Professor Darwall received his B.A. degree from Yale University in 1968 and his Ph.D. degree from the University of Pittsburgh in 1972. From 1972-84 he was a faculty member at the University of North Carolina. He joined the University of Michigan faculty as professor of philosophy in 1984 and was named the John Dewey Collegiate Professor of Philosophy in 2003 and the John Dewey Distinguished University Professor of Philosophy in 2007.
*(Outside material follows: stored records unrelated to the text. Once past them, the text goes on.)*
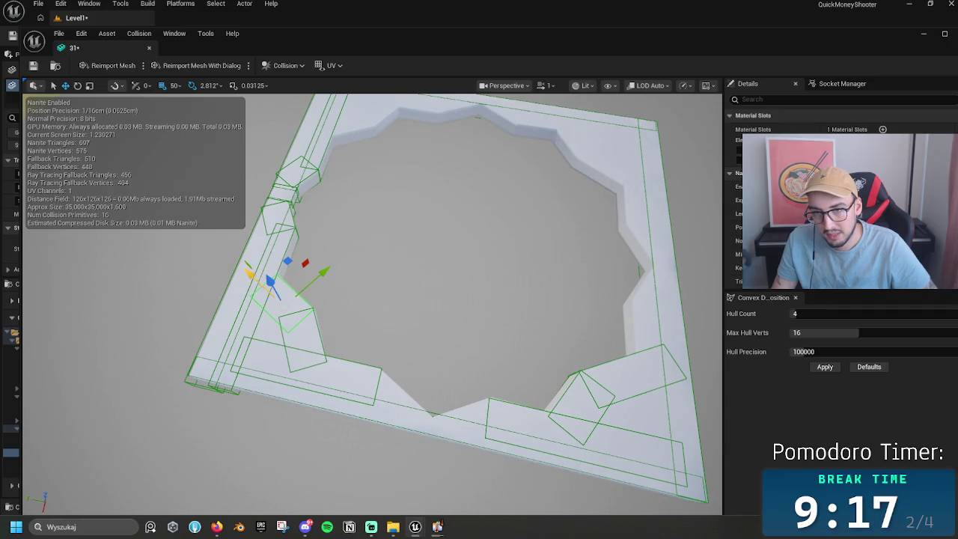
{"action": "mouse_move", "coordinate": [258, 276]}
{"action": "left_mouse_down"}
{"action": "mouse_move", "coordinate": [381, 397]}
{"action": "mouse_move", "coordinate": [367, 394]}
{"action": "mouse_move", "coordinate": [411, 394]}
{"action": "mouse_move", "coordinate": [421, 364]}
{"action": "mouse_move", "coordinate": [418, 377]}
{"action": "mouse_move", "coordinate": [428, 372]}
{"action": "mouse_move", "coordinate": [364, 374]}
{"action": "mouse_move", "coordinate": [372, 378]}
{"action": "mouse_move", "coordinate": [299, 363]}
{"action": "mouse_move", "coordinate": [481, 399]}
{"action": "left_mouse_up"}
{"action": "scroll", "coordinate": [371, 379], "scroll_direction": "up", "scroll_amount": 3}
Professor Darwall has long been a leading thinker in the foundation of ethics and the history of moral philosophy, setting the agenda in both subjects. He is the author of five books, including The British Moralists and the Internal 'Ought": 1640 -1740, which cemented his position as the world's foremost authority on the British moral philosophers, and a textbook, Philosophical Ethics, which is widely used throughout the world. His commitment to the University is reflected in his remarkable record of teaching and service. He often taught popular undergraduate courses in ethics, and was an effective and active graduate advisor. He twice served as chair of the Department of Philosophy (1988-93, 1999-2002) and has been director of the College of LS&A Honors Program since 2003. He is a recipient of the Julia Lockwood Award (1994-99) and the Excellence in Research Award (1997) from the College of LS&A, and received the University of Michigan Humanities Award in 1996. He is a Fellow of the American Academy of Arts and Sciences, and has received fellowships from the National Endowment for the Humanities and the Michigan Society of Fellows. He was president of the American Philosophical Association, Central Division, in 2004-2005.
The Regents now salute this extraordinary scholar by naming Stephen L. Darwall the John Dewey Distinguished University Professor Emeritus of Philosophy and professor emeritus of philosophy.